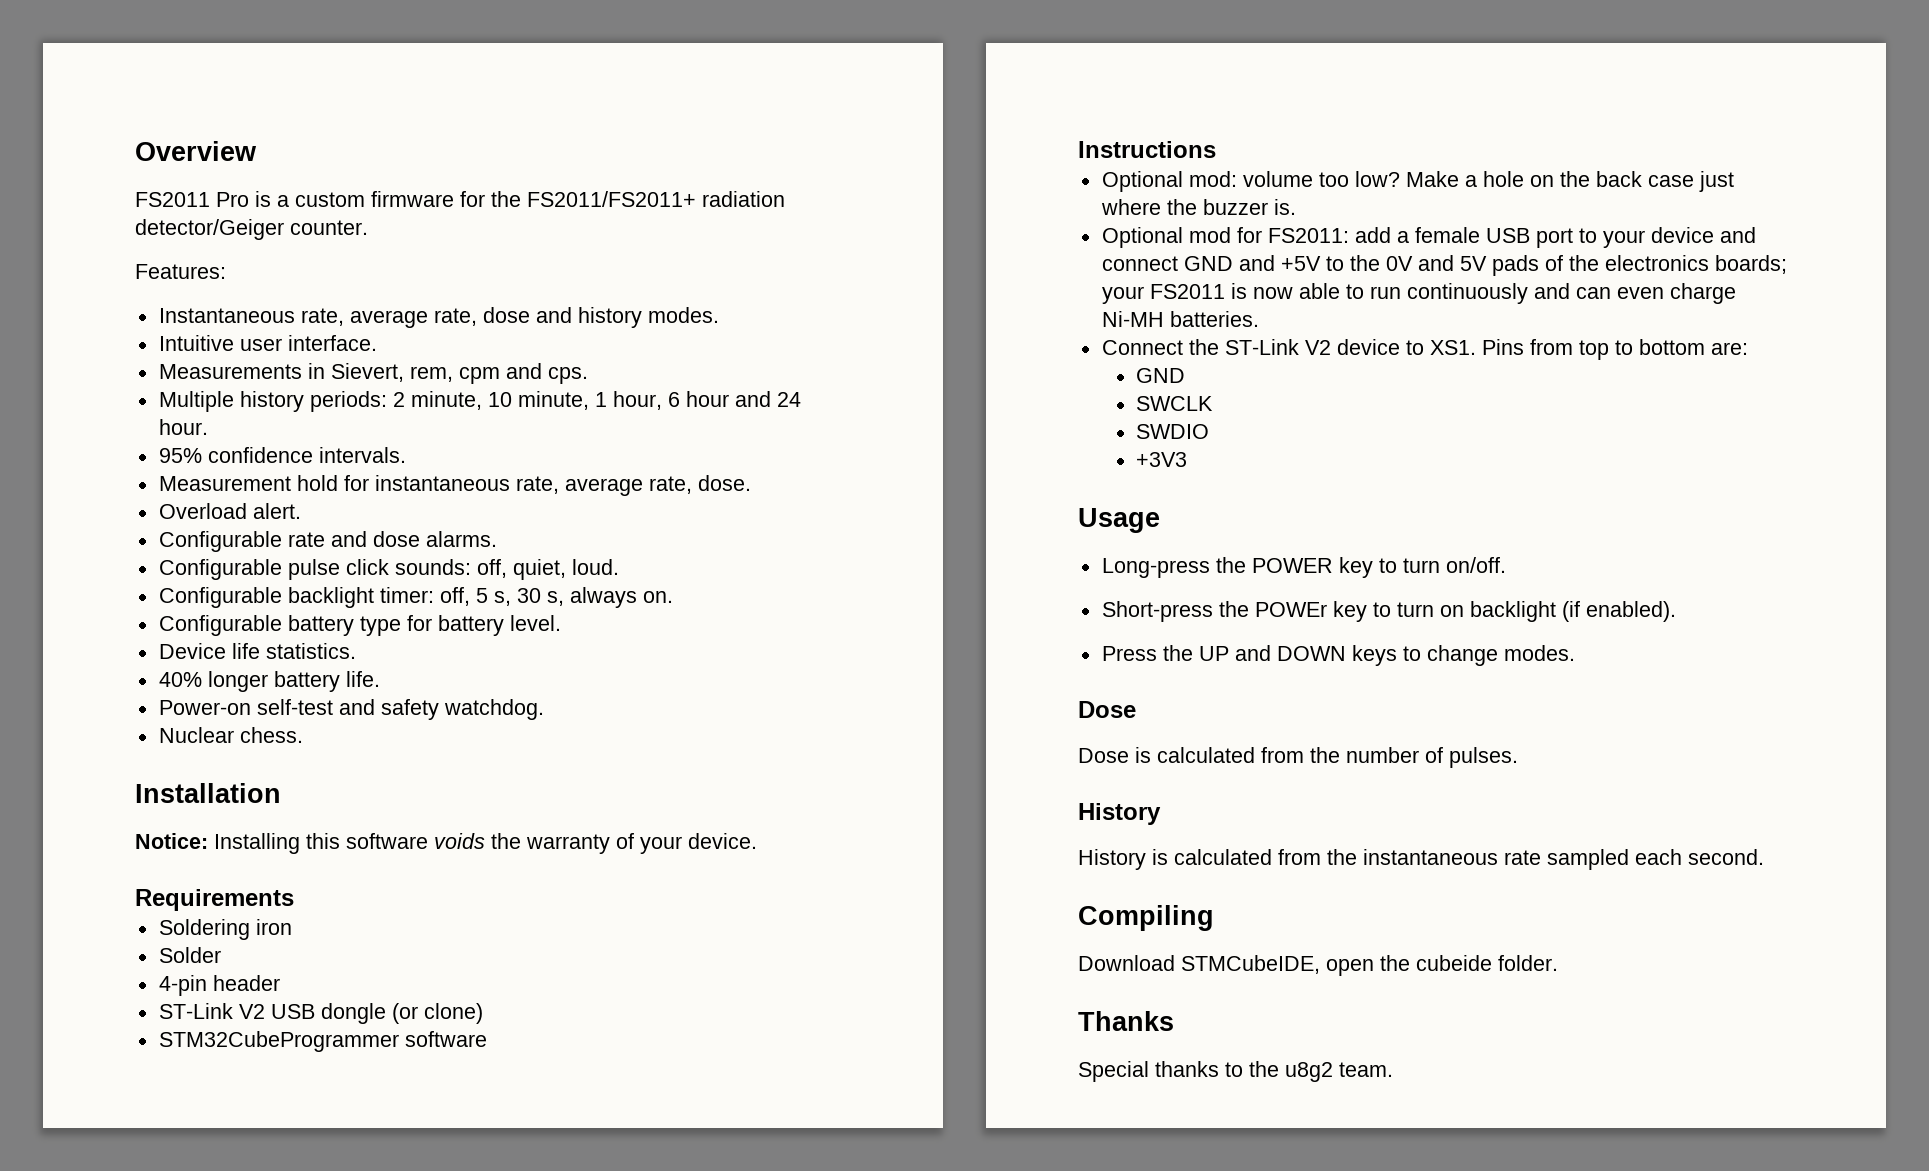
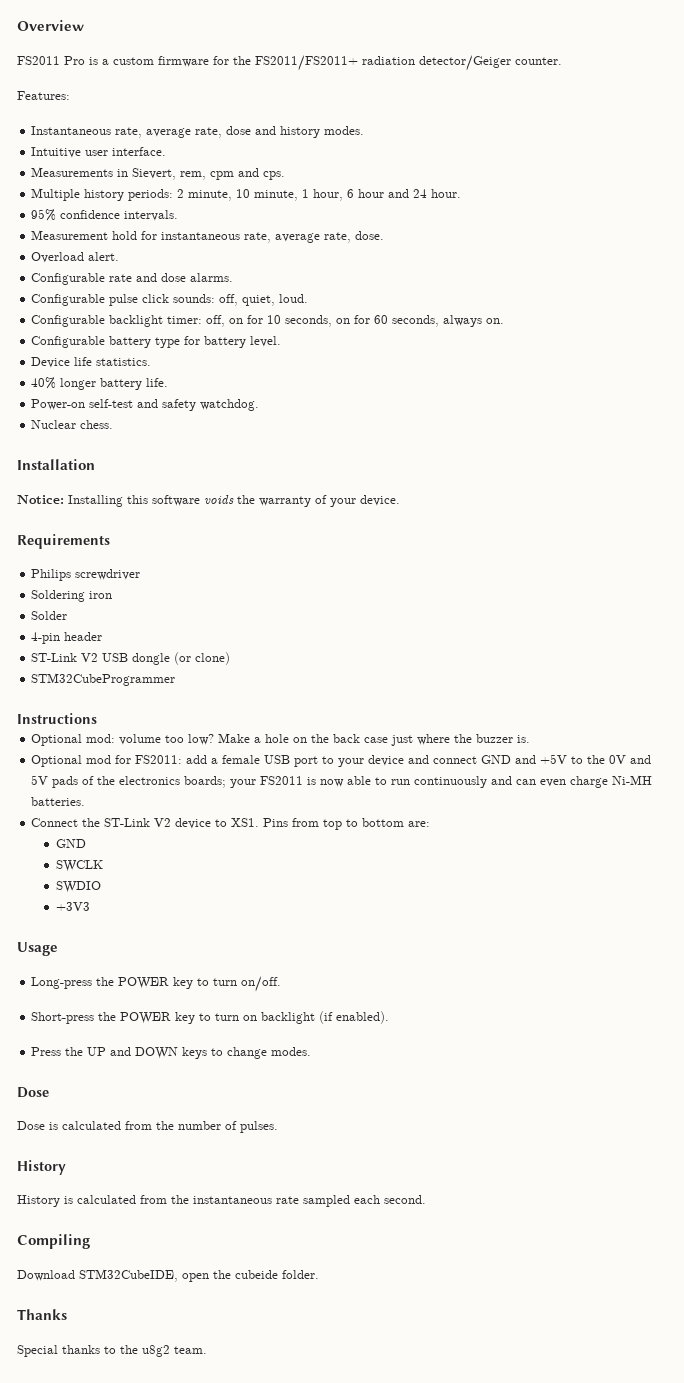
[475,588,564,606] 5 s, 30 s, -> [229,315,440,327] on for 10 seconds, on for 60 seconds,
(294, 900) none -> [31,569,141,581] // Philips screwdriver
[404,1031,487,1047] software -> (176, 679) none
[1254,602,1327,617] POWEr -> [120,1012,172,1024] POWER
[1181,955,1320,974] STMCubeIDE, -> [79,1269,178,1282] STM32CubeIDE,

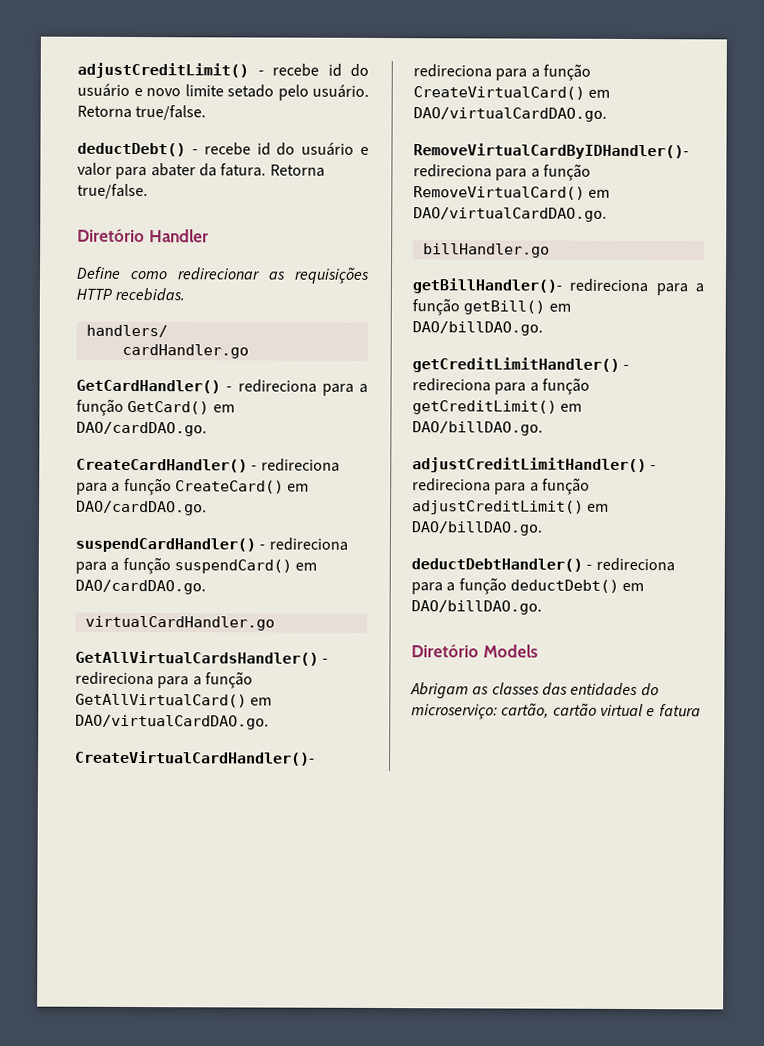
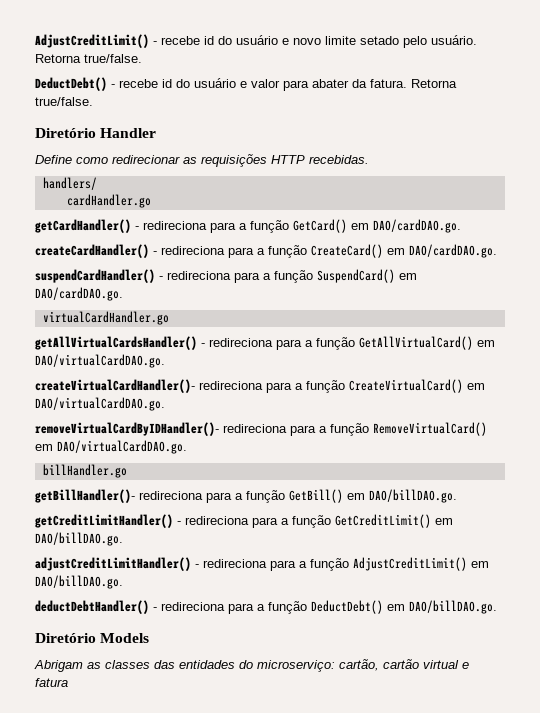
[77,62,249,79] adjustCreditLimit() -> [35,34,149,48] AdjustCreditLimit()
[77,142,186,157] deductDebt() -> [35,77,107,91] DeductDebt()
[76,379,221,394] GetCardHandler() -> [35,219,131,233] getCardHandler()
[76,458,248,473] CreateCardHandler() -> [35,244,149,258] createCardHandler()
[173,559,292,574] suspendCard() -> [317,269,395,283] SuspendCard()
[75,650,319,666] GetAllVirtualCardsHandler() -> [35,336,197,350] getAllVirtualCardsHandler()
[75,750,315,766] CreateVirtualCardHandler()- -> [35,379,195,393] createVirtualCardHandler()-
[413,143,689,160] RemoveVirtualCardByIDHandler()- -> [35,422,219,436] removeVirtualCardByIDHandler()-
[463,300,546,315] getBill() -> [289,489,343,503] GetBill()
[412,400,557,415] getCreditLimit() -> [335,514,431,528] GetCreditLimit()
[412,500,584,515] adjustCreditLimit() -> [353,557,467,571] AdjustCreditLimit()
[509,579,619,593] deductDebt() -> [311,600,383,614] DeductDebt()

▸ Assignment:
Retype, exactly and in full, the lines above from the one containing "[76,458,248,473] CreateCardHandler() ->" through the one containing "[75,650,319,666] GetAllVirtualCardsHandler() ->".

▸ Written response:
[76,458,248,473] CreateCardHandler() -> [35,244,149,258] createCardHandler()
[173,559,292,574] suspendCard() -> [317,269,395,283] SuspendCard()
[75,650,319,666] GetAllVirtualCardsHandler() -> [35,336,197,350] getAllVirtualCardsHandler()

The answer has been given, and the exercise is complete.